Ma se è questa la linea che abbiamo scelto di tenere, non si capisce proprio perché tanto baccano a Milano. La scuola di via Quaranta, cresciuta all’ombra delle moschee più pericolose d’Italia in materia di terrorismo, alleva da oltre 15 anni potenziali combattenti, educandoli sin dalla scuola elementare e media a venerare l’islam più bigotto e ostile alla civiltà in seno alla quale si sviluppa. Oggi ospita più di 500 bambini egiziani e, nonostante non sia riconosciuta né dall’Egitto né men che meno dallo Stato Italiano, continua a indottrinarli con testi religiosi, testi arabi ed insegnanti dalla dubbia preparazione culturale ma dalla ferrea preparazione religiosa. Tempo fa chiesero l’integrazione nel liceo “Agnesi”, rigorosamente con classi separate e programmi arabi, inizialmente accordata dall’assessore comunale e poi tempestivamente sventata dal ministro Moratti, che dimostra in questa situazione un briciolo insospettato di buon senso a patto che si mantenga coerente a sé stessa. Purtroppo però la scuola è cresciuta ancora, sempre all’ombra del nostro ottuso buonismo. Ma nemmeno gran parte dell’islam benpensante italiano si sente di approvare una simile condizione. Dopo la chiusura, la comunità egiziana pretende la riapertura e la parificazione della scuola, altrimenti rimanderà i propri figli a studiare in Egitto o peggio li educherà personalmente all’interno delle famiglie.
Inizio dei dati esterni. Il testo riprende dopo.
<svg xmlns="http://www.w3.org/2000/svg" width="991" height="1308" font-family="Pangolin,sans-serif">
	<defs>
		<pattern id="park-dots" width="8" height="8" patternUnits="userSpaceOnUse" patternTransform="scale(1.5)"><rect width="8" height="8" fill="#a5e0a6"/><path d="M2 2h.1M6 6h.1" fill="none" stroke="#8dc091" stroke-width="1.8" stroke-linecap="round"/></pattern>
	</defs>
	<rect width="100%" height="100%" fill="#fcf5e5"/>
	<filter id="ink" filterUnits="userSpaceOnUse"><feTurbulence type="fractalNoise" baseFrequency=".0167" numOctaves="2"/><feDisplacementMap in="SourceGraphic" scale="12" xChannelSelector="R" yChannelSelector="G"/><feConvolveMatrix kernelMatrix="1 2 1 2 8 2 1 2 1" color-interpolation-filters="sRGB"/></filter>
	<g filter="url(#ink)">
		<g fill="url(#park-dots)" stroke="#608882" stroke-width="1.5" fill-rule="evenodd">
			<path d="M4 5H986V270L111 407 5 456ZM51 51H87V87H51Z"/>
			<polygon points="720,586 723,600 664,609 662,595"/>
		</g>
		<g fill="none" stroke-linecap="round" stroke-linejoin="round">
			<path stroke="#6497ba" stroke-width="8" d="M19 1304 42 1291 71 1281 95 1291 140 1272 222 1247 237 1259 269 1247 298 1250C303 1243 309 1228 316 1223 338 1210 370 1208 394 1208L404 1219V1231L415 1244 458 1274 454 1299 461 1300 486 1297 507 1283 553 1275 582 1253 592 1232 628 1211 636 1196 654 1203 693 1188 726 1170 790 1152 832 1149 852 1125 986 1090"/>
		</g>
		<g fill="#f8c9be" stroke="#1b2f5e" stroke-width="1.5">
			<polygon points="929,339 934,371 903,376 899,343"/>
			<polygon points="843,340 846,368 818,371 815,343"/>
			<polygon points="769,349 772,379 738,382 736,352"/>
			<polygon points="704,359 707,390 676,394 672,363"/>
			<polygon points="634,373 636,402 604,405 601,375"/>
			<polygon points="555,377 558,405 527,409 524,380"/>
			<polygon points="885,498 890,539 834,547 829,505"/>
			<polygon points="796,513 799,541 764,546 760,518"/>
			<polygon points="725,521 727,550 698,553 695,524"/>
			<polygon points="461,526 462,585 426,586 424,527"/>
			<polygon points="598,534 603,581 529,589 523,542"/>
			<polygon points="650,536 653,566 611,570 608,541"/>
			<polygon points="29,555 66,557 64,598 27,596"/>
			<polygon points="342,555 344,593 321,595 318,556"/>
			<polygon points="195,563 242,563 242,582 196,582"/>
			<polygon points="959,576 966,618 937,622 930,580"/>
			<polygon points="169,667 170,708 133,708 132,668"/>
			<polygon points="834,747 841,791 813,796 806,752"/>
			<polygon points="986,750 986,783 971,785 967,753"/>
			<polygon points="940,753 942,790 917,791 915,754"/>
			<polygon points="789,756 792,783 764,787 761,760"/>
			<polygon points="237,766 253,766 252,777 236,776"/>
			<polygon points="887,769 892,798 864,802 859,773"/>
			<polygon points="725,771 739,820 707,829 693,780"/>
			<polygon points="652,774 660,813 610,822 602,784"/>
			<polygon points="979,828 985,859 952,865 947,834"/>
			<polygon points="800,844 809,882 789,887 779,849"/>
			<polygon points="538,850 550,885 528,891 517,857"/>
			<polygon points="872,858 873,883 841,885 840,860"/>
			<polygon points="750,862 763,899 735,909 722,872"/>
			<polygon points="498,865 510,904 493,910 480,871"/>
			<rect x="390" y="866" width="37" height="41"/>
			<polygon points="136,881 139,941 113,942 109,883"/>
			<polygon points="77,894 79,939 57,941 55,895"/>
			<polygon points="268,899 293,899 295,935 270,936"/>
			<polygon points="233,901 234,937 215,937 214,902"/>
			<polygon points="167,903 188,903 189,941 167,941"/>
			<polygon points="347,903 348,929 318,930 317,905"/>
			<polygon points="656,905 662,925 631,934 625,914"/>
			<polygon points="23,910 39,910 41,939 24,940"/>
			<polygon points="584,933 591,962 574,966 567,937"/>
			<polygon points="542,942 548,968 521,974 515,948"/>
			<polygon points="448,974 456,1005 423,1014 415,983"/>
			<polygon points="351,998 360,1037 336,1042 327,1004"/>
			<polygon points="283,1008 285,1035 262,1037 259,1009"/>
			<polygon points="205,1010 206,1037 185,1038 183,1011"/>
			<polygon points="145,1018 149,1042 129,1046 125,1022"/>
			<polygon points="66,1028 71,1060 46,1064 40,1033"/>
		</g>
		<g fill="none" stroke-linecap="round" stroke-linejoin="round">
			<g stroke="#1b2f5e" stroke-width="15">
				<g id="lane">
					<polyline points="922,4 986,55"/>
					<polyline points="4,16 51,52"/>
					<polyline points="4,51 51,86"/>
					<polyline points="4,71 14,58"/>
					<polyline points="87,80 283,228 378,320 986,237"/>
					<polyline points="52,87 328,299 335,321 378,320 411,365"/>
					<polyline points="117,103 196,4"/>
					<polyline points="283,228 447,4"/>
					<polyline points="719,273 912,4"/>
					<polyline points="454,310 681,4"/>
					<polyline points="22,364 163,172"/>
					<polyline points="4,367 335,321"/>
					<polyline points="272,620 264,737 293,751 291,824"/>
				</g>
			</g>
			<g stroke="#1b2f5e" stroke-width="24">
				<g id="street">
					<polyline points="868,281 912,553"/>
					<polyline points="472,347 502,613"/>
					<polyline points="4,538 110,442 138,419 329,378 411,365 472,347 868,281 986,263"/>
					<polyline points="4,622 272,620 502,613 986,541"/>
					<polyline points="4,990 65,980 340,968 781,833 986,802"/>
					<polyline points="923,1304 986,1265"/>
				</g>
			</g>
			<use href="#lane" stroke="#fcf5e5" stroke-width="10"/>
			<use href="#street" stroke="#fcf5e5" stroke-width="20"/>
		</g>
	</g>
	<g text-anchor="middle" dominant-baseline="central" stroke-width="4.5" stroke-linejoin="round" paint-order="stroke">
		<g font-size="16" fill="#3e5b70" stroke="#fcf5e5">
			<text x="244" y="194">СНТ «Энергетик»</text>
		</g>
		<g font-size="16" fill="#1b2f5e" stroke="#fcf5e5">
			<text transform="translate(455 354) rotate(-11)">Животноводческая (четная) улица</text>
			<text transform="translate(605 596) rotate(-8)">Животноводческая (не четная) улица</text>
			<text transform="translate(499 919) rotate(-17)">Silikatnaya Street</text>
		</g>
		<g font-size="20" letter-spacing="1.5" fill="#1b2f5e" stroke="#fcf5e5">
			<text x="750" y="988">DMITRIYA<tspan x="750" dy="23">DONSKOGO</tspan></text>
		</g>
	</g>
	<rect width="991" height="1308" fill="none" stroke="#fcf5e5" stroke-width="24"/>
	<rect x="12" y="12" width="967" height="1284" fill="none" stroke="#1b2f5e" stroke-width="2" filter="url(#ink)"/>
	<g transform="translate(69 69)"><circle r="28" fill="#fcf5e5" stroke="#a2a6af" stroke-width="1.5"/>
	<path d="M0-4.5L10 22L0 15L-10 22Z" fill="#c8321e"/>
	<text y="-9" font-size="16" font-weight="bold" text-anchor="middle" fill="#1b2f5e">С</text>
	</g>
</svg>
E’ questa l’integrazione che cerca l’islam in casa nostra? Chiudersi volontariamente in un ghetto culturale per accendere una miccia di intolleranza che prima o poi esploderà –questo è certo- contro di noi? Questa è l’apertura che noi dovremmo dimostrare loro in nome di un multiculturalismo che non esisterà mai?
Il paradosso, per chi lo vuole vedere, c’è ed è drammaticamente evidente. Pericoloso, sempre più pericoloso.
Adesso l’allarme di via Quaranta sembra, al termine di una gestazione al dir poco controversa, sul punto di rientrare nel rispetto delle leggi del nostro Stato. Speriamo che sia una condizione definitiva, ma resta il fatto che questo non sia stato altro che un episodio emblematico all’interno di un rapporto molto più importante e sempre più complesso.

Quando la smetteremo di nasconderci dietro a mezze scelte, a mezzi provvedimenti, a mezze azioni prontamente negate col terrore di ferire la sensibilità dell’amico islam? Quando sapremo finalmente discernere con logicità il buono dalla muffa? Quando ce lo avremo questo benedetto coraggio di difendere la nostra casa, la nostra vita, la nostra sicurezza e –anche se molti questo non lo vogliono- anche e soprattutto la nostra cultura?